Life has changed a lot over the last few years. A couple weeks ago I let the iPhone playlist just shuffle at random. Admittedly, most days I cannot listen to songs that carried me through the initial months of losing Nate. I cannot listen to songs from his service or from the slideshow that played before his service. I hear them and can be taken instantly into that very broken and shattered pain that I felt almost 4.5 years ago. Most days it just hurts too much still so usually with the first note of one of these songs I have already hit next on the playlist. But a few weeks ago, I was able to stop and really listen again and take them in. It was a big moment for me. I found myself on a journey of self-reflection rather than in that dark and heavy place I remember. It was as if I was being guided through my journey from the outside looking in and reflecting back and in those moments I realized just how far we have come. We’ve come from heavy sadness where tears fell daily, through anger and frustration with God and the world, and now to a place where we are finding joy again. The emotions come and go, yes, I still have heavy days but they aren’t as often as they used to be. We could have left ourselves stuck in that heavy place but instead we fought with every ounce of energy our souls would offer to be in THE light and not under it.

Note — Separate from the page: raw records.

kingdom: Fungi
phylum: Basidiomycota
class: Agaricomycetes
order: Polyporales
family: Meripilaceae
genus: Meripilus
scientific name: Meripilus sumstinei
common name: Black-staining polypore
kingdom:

This week I have felt the joy of Christmas coming. I have seen the wonder in a child's eyes. I have watched Drew & Kaylee’s excitement grow. I have also looked at a stocking with Nate’s name that hangs and will not be filled. An honest reminder of our reality that there is pain but we can have joy too. I have sat many evenings and just stared at the fireplace where his stocking hangs in the center, as our middle child, directly under his cross. I have prayed and wondered if we are doing the right thing by continuing to hang his stocking. But the reality is that I cannot put it away. I cannot put him away.

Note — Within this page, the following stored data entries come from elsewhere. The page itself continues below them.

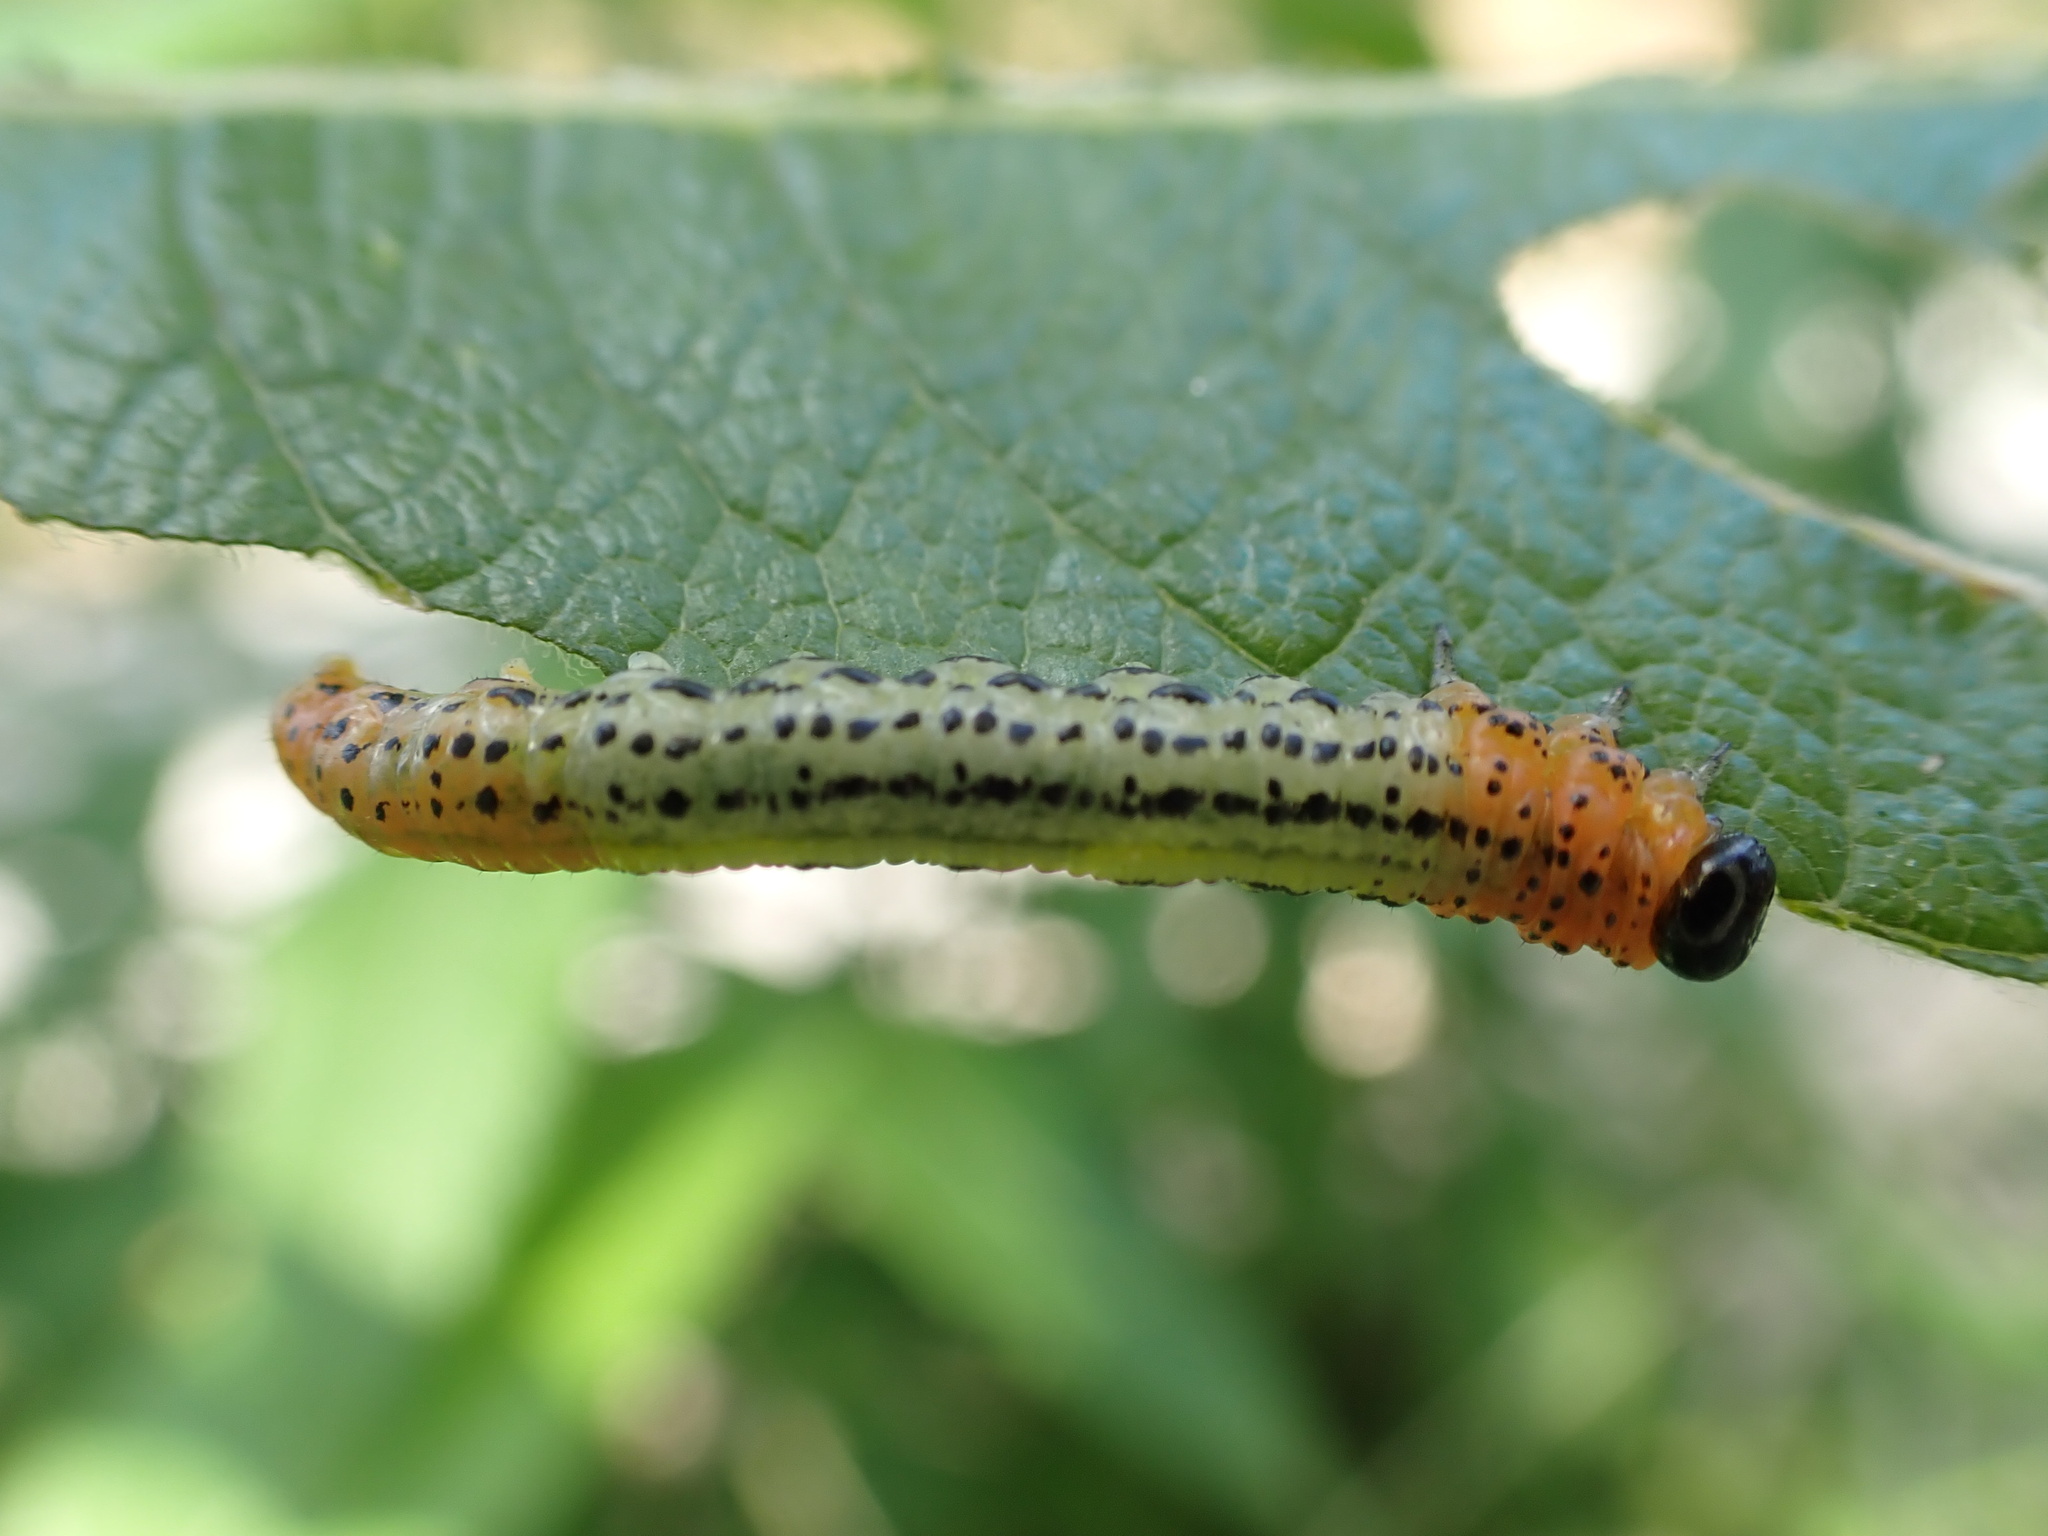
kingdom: Animalia
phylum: Arthropoda
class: Insecta
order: Hymenoptera
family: Tenthredinidae
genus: Nematus
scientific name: Nematus miliaris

Nathan Chris Baker entered our world on December 23, 2006. Today, December 23, 2016, Nate would be 10. Ten... how does a momma's mind wrap herself around that idea that my child would be 10. Nathan lived on earth with us for 5.5 years. The last birthday we celebrated with Nate on earth was his 5th birthday. He was so excited for his 5th... you know 5 means one whole hand of fingers you get to hold up and smile the proudest smile? When I think of Nate and I still see my 5 year old stubborn yet innocent little boy. What would 10 look like for Nate? How tall would he be? What would he be like, who would his friends be, would we have a big party, would we go to his favorite dinner spot, what gifts would he be asking for? We don’t have those days with him. We watch our other children grow and it leaves us longing for those days with Nate. His 10th birthday.... that means he's been in Heaven almost as long as he was with us on Earth. I just can't even wrap my brain around the last four years without him let alone a lifetime to come without him. My heart turns and weeps inside my chest.
The journey of grief, and missing your child, just doesn’t get easier. It doesn’t go away… ever. It changes. I’ve said it before, the journey is winding. Some days I feel like a mess in this journey as we climb from the ashes. Some days I feel like it will, somehow, make sense one day. I know that we don't always like the journey but I do know that we will keep walking it with our heads held high in hope. I know that we wouldn't be where we are today, finding hope, and seeking joy without strength from above. In the story that God is writing.... I believe the journey is as important as the destination. I am thankful, that in the pain, we can look back and see the journey we are walking and that we haven’t let the load slow us down. In the end I hope I will look back on this life and smile because I decided to live and love it. Life is messy. But even in the ashes it can be beautiful.
Sending all our love to Nate today. We may cry tears and feel sadness but we also celebrate you. All that you were, all that you are, and all that you will be through the light that shines through.